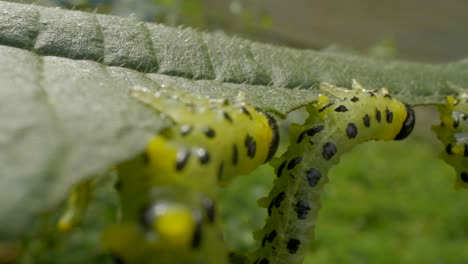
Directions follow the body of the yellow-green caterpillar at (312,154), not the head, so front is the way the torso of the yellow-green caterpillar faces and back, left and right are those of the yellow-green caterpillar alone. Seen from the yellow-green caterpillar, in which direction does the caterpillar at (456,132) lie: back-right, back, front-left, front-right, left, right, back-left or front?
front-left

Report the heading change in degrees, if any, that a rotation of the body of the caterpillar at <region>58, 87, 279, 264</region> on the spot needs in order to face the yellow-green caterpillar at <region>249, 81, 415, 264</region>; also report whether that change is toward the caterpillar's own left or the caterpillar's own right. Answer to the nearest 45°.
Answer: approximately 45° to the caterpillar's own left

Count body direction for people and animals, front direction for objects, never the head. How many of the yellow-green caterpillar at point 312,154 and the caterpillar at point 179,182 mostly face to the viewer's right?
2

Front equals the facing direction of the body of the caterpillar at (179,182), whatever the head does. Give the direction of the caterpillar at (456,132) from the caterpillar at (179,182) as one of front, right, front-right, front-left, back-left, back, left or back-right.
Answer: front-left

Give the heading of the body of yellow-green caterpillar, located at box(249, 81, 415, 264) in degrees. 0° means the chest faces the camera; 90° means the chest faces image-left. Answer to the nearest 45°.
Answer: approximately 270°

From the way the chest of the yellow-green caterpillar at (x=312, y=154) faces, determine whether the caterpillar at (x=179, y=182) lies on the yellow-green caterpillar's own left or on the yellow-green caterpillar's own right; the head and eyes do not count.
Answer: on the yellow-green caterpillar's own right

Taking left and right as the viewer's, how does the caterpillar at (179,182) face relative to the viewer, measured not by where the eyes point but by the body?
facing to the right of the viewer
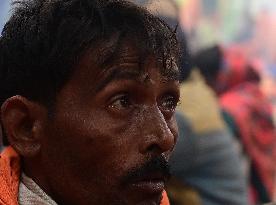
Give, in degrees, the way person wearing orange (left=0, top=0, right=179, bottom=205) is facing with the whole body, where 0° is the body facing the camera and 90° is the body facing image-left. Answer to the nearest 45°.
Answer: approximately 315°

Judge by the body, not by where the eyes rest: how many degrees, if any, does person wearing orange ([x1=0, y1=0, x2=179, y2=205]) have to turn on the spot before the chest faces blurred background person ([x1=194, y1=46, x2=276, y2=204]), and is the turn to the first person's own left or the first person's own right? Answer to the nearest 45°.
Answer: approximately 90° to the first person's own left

◇ ◇ ◇ ◇ ◇

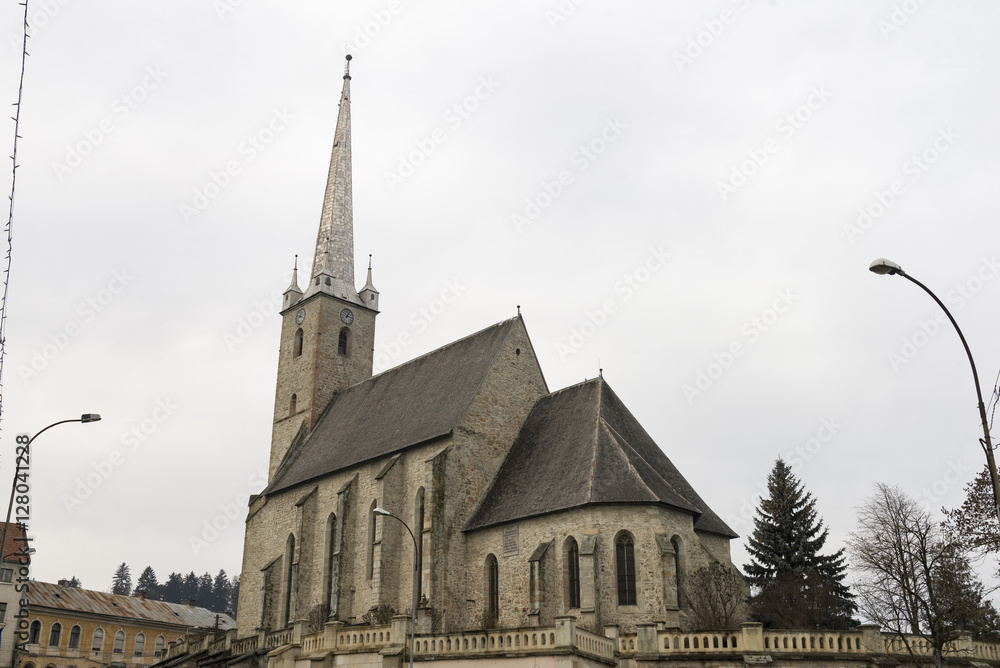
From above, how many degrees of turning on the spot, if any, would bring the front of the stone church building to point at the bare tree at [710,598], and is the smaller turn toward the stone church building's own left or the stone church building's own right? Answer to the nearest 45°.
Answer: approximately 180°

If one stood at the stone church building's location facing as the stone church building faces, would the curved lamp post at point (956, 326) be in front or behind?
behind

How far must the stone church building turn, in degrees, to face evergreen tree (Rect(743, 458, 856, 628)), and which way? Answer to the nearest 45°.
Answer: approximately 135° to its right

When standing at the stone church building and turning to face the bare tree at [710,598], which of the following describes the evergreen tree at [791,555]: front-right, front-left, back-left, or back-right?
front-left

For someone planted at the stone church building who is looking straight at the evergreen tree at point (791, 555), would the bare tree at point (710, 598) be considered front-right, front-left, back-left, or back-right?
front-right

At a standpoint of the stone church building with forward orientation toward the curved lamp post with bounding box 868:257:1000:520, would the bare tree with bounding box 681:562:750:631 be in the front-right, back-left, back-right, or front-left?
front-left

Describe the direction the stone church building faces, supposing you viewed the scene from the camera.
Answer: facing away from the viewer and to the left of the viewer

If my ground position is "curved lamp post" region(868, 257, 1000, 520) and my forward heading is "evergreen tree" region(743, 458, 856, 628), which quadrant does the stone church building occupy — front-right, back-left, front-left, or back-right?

◇ ◇ ◇ ◇ ◇

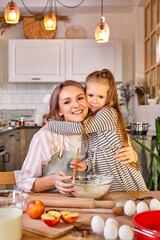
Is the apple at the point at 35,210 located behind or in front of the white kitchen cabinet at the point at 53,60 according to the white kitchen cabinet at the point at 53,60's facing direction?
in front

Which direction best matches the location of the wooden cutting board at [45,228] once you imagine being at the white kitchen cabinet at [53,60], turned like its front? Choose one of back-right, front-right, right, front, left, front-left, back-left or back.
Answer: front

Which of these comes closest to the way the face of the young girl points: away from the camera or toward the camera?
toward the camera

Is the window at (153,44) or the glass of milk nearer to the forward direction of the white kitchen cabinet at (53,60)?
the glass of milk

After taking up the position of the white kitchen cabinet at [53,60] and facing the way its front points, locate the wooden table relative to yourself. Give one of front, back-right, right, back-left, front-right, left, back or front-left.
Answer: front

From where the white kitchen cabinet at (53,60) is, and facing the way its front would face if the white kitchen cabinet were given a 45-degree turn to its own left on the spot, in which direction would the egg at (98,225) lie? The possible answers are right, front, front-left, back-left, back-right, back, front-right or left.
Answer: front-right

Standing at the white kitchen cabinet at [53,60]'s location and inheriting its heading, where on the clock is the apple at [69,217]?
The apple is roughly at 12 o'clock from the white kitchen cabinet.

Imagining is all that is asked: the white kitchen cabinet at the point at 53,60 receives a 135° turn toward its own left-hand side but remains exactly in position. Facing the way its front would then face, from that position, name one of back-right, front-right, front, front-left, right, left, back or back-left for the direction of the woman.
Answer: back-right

◇ ◇ ◇ ◇ ◇

Problem description
In the material above, swap "cabinet" for "cupboard" from the line with "From where the" up to and including the line with "Answer: front-right", and give only those lines with nothing else changed.

Exercise response
From where the white kitchen cupboard at (53,60) is, and facing the way its front would face if the white kitchen cupboard were given a 45-degree turn to its own left on the spot, in which direction would the egg at (98,225) lie? The possible answers are right, front, front-left, back-left, back-right, back, front-right or left.
Answer: front-right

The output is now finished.